Big Sur Chapter 7 Summary

  • On the fourth day in Big Sur Jack is astounded to find that he's already bored.
  • He recalls a series of quotations from Ralph Waldo Emerson's essay "Self-Reliance" and concludes that he's happy with the simplicity of living alone in the woods. He enjoys watching the butterflies more than the intellectualism of thinkers like Hermann Hesse (whom he calls an "old fart").
  • Every night at eight Jack takes a notebook, pencil, and lamp and walks down to the beach (past Alf, of course) to write down "the sound of the waves" in his notebook.
  • He often writes in the dark, afraid to light his lamp lest he disturb the people up on the cliff eating their tender dinner. (Of course, he found out later there was no family up there – just "overtime carpenters finishing the place in bright lights.")

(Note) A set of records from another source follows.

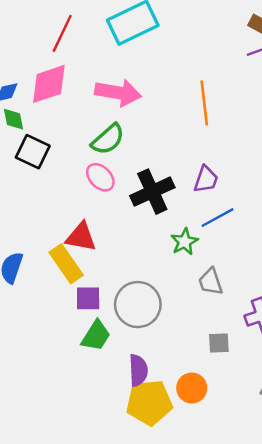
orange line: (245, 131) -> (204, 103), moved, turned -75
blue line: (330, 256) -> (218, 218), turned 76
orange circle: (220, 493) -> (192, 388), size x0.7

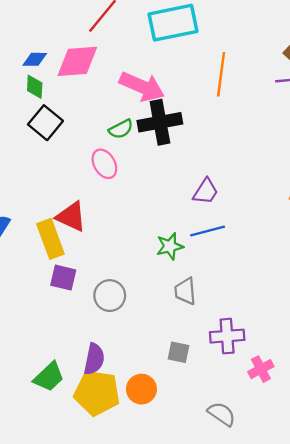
orange line: (204, 103) -> (221, 74), moved
green semicircle: (108, 139) -> (121, 129), size x0.7
black cross: (152, 192) -> (160, 122), moved
gray circle: (138, 305) -> (110, 296), size x0.7
green trapezoid: (96, 336) -> (49, 377), moved

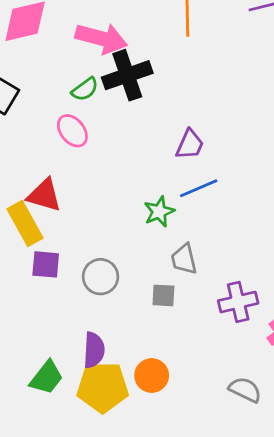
gray square: (178, 352) -> (163, 295), moved

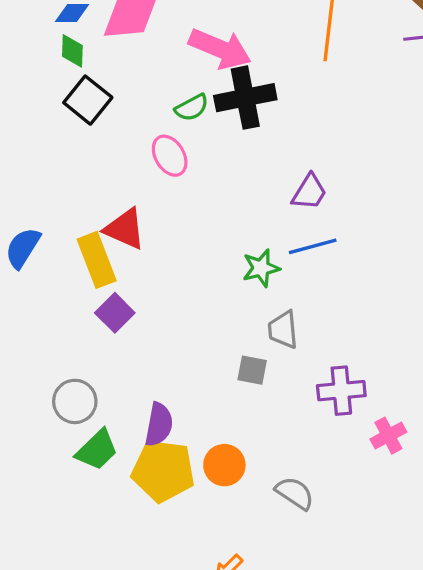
purple square: (46, 264) -> (115, 313), turned 32
gray circle: (100, 277) -> (75, 401), moved
gray semicircle: (245, 390) -> (295, 493), moved

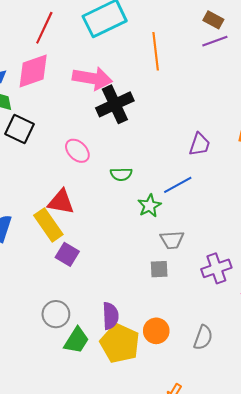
green semicircle: (192, 108) -> (121, 174), moved, turned 40
purple trapezoid: (309, 192) -> (200, 144), moved
gray trapezoid: (283, 330) -> (172, 240), turned -75
yellow pentagon: (163, 471) -> (120, 343), turned 30
gray semicircle: (295, 493) -> (203, 338), turned 90

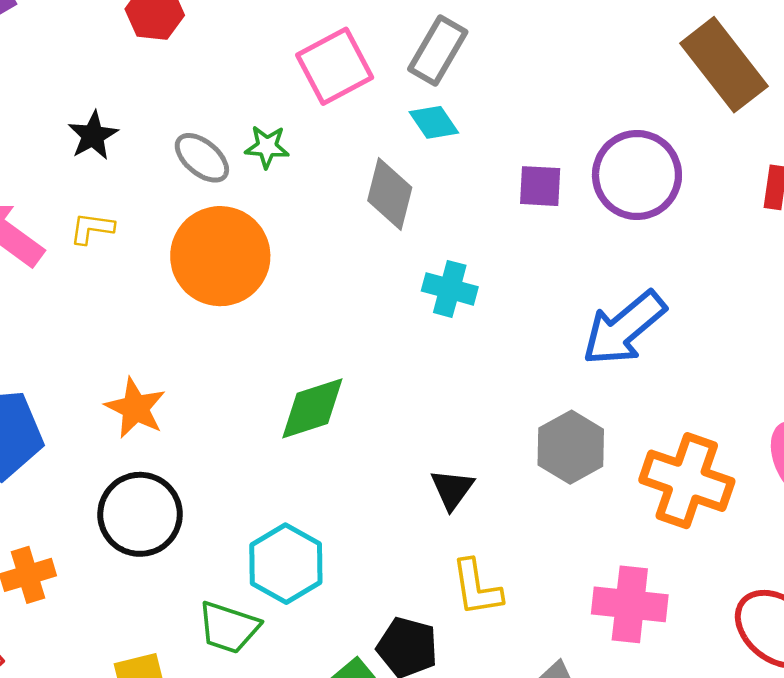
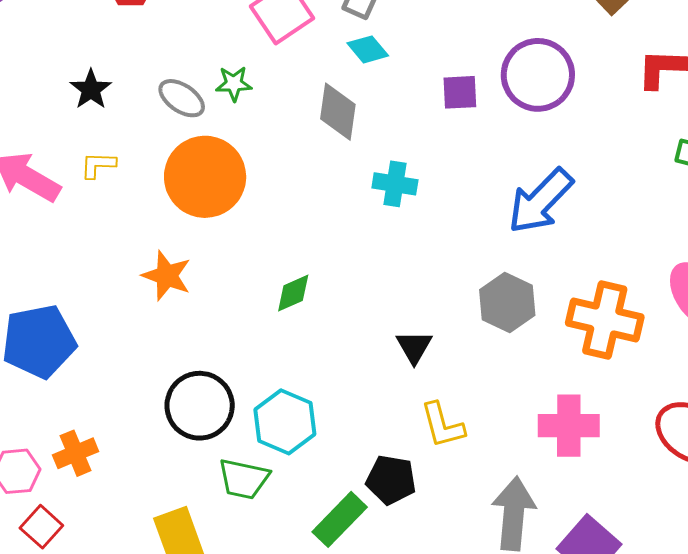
orange star: (135, 408) -> (167, 276), moved
green diamond: (312, 408) -> (293, 293), size x0.7
black circle: (140, 514) -> (200, 406), moved

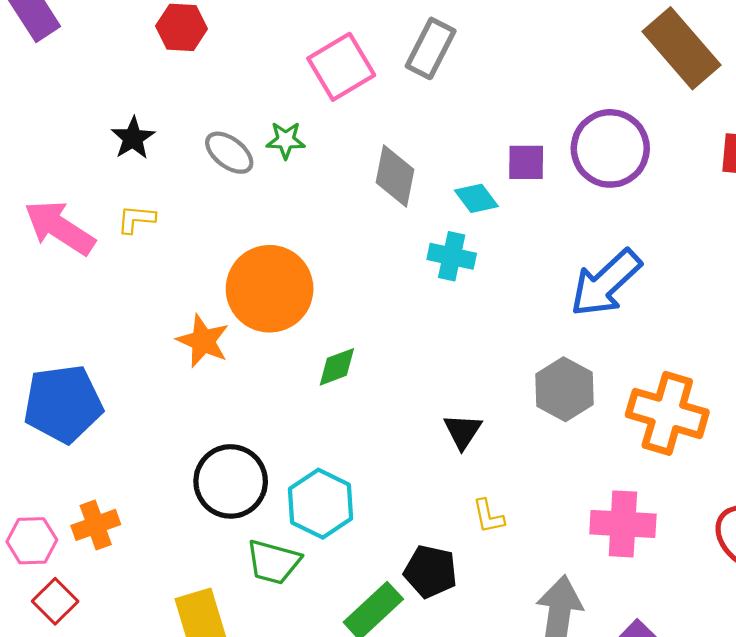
cyan diamond: (368, 49) -> (476, 198), moved
orange circle: (205, 177) -> (270, 289), moved
yellow L-shape: (442, 425) -> (488, 516), size x0.7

  • Though the waves seem to speak mostly nonsense, Jack feels he has to write it down "because James Joyce wasn't about to do it now he was dead." Though he feels it's his duty, he also feels it's what drove him mad.

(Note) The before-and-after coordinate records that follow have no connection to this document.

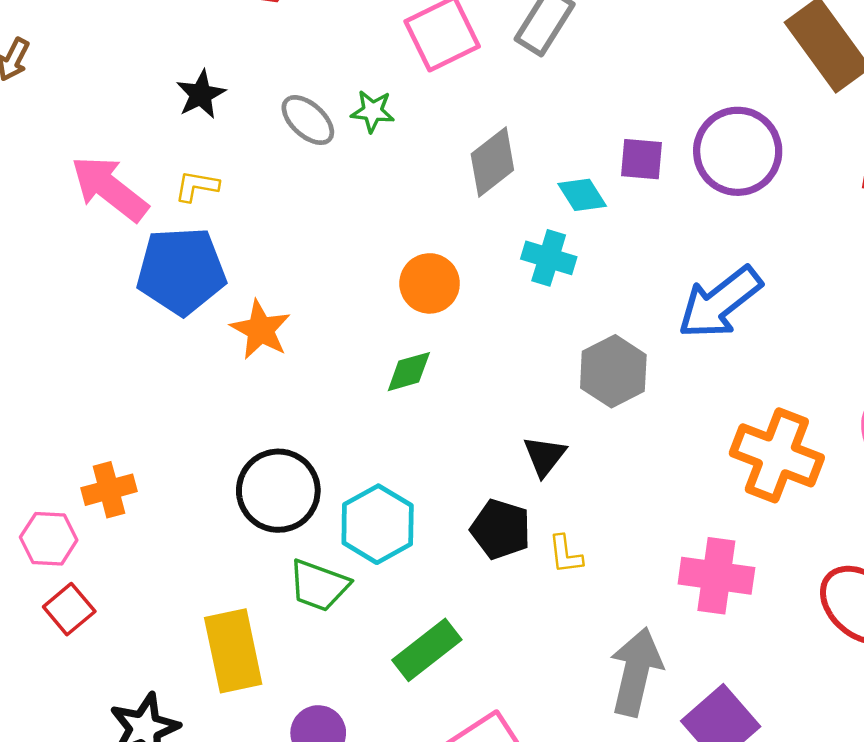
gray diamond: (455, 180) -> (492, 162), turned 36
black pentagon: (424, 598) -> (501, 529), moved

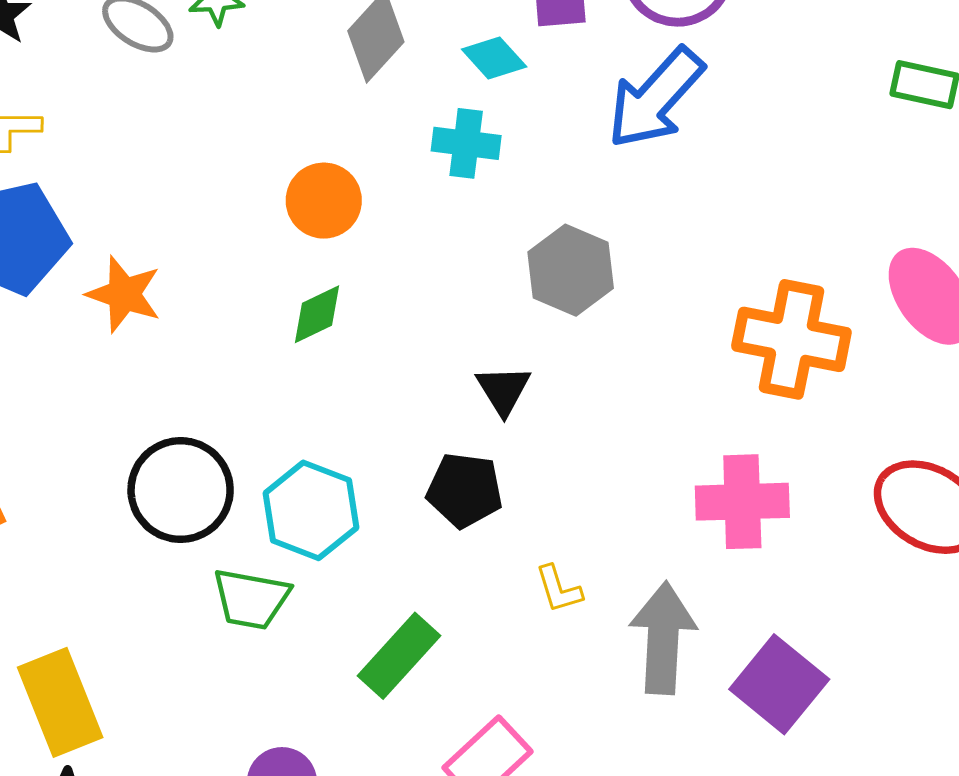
blue arrow: (720, 303) -> (655, 98), moved
yellow L-shape: (565, 554) -> (559, 589), moved
yellow rectangle: (233, 651) -> (60, 702), moved

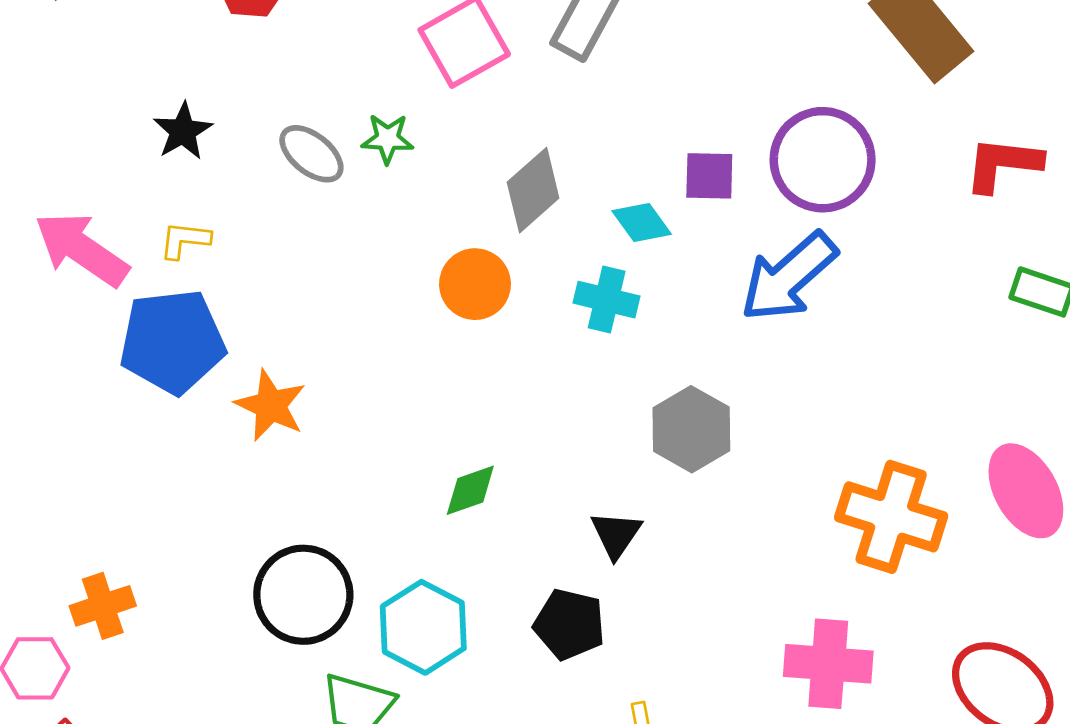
orange circle: (324, 201) -> (475, 284), moved
green diamond: (317, 314) -> (470, 490), moved

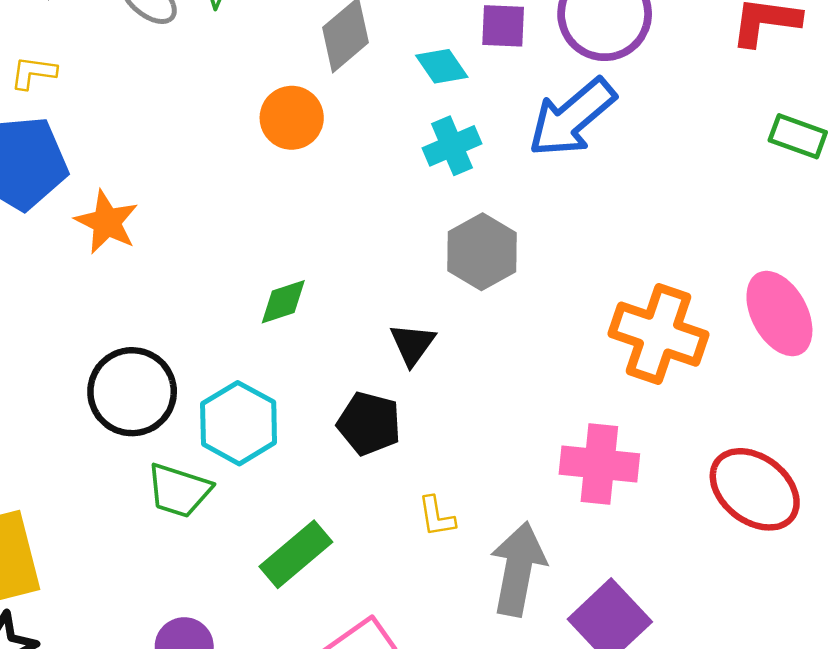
cyan cross: (607, 300) -> (452, 146), moved, turned -38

  • (Jack here includes a footnote to let you know that "the complete poems written by the sea are to be found at the end of this book.")
  • He especially likes to come back to the comfort of the cabin after spending time in the wild of the beach.
  • He finds many uses for the simplest of objects (like a copper kitchen scouring pad) and his shaker or "holy cup" that he's had for five years now. He believes that the inexpensive things are always so much more useful than the expensive things he's bought and never used, like fancy clothing.
  • Best of all is the green t-shirt he found in a dump eight years ago.
  • On his deathbed he'll remember the little things – like arranging the rocks in the stream – and forget the big things, like the day he sold his book.
  • Looking out over the land at noon, Jack muses that it must have looked this way, just as it does now, a thousand years ago. "As far as I can see," he says, "the world is too old for us to talk about it with our new words."
  • The things we do now, he writes, won't matter – the land will go on looking the same forever, whether we're here or not
  • Jack realizes that everything is cyclic – that we may take trees and make them into paper bags, but that those paper bags will return to the earth and grow back into trees again.
  • Then he wonders: "Can you imagine a man with marvelous insights like these can go mad within a month?"
  • Still, he identifies a "nameless horror" in the realization that "we're all being swept away to sea no matter what we know or say or do."